Part of the former monastery premises is occupied by the Secondary School for Design and Photography.
Construction of the original Monastery of the Order of Teutonic Knights at Križanke is believed to have commenced in 1228. The earthquake of 1511 severely damaged the monastery buildings and they were partly rebuilt between 1567 and 1579. The original church was completely rebuilt in Baroque style between 1714 and 1715; it was designed by Venetian architect Domenico Rossi in a shape of a Greek cross, and was the first church of its kind in Slovenia. It has an ornate exterior and the gate area is accentuated with pilasters and a distinctive undulating dome. Slovene masters participated in the building process, including Gregor Maček, Sr., who designed the current city hall. The City Museum of Ljubljana keeps the original model of this church. The Knight’s Hall was also built during the 18th century.

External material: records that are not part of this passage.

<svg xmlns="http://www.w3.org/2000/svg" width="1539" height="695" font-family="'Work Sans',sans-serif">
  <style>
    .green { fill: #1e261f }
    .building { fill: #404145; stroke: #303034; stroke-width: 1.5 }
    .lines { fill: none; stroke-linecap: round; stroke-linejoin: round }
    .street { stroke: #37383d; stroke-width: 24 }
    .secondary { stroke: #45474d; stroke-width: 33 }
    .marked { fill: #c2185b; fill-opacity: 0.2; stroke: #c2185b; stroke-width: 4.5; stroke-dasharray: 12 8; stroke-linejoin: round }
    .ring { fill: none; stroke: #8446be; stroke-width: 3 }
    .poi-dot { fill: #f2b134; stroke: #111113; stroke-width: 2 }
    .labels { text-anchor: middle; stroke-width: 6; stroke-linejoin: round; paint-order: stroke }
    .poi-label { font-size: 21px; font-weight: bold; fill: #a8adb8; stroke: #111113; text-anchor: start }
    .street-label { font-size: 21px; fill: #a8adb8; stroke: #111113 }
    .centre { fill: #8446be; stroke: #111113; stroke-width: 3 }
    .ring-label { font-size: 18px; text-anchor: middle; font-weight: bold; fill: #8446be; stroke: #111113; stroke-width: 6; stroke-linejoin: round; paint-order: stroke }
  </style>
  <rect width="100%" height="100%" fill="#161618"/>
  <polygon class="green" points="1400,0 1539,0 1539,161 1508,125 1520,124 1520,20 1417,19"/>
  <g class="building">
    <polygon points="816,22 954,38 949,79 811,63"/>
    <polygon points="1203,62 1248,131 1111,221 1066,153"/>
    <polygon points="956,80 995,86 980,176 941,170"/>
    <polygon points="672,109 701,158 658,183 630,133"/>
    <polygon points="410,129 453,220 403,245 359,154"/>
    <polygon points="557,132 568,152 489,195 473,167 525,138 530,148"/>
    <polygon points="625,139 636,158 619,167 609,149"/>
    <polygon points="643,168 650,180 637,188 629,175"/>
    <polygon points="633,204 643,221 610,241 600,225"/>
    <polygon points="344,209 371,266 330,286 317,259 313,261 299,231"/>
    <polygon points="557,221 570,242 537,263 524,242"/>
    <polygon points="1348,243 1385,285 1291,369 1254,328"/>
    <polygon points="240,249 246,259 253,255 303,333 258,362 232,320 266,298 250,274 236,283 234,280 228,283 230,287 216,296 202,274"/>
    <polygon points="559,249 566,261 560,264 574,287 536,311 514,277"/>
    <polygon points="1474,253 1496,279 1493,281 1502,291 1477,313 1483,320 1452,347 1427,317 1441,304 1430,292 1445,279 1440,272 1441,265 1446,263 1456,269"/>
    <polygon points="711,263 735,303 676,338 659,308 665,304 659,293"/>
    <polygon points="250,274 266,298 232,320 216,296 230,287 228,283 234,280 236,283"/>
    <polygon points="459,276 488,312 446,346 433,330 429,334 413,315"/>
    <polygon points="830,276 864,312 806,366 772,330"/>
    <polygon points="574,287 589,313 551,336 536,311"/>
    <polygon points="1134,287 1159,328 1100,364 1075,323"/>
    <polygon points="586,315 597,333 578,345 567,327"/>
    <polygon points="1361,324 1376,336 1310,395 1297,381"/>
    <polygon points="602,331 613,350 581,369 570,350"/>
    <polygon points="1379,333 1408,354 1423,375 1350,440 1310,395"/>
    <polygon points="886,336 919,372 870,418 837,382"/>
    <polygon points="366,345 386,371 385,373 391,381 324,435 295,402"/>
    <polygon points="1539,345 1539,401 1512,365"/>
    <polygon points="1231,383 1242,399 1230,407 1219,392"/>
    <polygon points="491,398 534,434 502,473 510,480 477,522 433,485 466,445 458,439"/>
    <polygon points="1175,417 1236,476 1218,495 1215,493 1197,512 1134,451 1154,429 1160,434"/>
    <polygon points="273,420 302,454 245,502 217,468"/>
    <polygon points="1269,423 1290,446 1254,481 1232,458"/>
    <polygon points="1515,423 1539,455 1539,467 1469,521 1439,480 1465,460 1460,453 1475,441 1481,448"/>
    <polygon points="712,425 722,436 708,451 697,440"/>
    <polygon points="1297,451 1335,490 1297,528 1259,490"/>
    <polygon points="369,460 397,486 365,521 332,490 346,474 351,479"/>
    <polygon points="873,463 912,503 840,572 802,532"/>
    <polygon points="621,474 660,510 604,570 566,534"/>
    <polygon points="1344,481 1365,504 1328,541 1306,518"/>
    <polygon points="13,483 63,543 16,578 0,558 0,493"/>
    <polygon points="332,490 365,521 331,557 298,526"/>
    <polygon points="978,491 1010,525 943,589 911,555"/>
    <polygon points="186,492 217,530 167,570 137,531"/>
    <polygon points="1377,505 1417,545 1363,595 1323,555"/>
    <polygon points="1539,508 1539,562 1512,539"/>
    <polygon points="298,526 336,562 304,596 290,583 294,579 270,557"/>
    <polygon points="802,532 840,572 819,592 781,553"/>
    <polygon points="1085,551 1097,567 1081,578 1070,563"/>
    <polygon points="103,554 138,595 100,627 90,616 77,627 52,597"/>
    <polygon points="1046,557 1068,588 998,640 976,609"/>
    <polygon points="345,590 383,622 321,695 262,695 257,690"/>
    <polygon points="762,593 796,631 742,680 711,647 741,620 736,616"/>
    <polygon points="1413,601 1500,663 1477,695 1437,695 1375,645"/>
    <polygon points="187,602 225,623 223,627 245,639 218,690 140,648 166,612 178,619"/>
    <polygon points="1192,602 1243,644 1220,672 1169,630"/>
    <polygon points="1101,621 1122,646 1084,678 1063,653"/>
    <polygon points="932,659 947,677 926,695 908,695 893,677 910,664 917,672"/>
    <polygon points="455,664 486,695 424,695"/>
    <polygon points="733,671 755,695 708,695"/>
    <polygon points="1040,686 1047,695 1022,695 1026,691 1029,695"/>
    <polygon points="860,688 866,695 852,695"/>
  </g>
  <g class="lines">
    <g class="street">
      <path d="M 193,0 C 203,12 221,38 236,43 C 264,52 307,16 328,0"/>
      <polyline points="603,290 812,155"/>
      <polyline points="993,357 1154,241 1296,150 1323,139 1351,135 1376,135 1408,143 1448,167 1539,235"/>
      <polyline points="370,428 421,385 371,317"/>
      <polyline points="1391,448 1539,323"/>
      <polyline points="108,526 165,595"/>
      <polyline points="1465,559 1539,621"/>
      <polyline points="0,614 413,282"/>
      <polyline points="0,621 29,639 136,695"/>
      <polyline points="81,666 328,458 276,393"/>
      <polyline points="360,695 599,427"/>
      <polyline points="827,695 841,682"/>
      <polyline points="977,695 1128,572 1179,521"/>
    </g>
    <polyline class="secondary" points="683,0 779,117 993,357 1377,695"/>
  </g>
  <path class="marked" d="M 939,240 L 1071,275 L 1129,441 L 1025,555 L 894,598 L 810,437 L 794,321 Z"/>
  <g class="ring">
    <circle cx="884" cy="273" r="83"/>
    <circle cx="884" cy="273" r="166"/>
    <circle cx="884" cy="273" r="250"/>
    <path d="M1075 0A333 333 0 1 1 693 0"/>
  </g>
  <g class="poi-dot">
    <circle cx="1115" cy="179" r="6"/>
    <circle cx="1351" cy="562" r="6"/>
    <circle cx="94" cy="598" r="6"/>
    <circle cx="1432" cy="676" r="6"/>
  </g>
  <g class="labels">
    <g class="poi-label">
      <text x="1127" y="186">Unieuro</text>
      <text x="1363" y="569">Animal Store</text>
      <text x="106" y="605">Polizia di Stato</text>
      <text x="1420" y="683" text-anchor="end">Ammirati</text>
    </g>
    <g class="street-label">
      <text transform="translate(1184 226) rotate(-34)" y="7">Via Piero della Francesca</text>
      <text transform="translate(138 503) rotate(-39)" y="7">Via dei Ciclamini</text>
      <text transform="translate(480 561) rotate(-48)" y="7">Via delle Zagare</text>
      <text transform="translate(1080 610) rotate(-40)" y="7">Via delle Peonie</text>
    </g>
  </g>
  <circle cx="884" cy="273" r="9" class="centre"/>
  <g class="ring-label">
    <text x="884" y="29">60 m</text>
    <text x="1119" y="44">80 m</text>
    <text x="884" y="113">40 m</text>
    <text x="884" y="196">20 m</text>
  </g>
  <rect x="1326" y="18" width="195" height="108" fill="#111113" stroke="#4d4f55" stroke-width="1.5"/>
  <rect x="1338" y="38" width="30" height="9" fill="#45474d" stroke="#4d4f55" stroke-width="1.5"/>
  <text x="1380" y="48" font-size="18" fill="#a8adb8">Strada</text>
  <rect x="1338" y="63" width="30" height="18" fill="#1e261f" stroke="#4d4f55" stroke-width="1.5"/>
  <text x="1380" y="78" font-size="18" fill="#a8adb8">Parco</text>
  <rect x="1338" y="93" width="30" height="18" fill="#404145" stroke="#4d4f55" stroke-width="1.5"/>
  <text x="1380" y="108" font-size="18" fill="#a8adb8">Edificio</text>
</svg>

Križanke continued to serve as a monastery until 1945, when the complex was nationalised. In 1952 representatives of the city of Ljubljana asked the architect Jože Plečnik to remodel the now derelict monastery into a venue for Ljubljana Festival. Plečnik’s last major contribution to the city (the works were completed in 1956) transformed the empty monastery into an open-air theatre and festival space. The complex’s original Gothic details were gradually subsumed by Renaissance and Baroque elements, as can be seen in the main courtyard, which features shallow archways and exuberantly-coloured graffiti.
A variety of musical performances take place at the Križanke from late May to early June.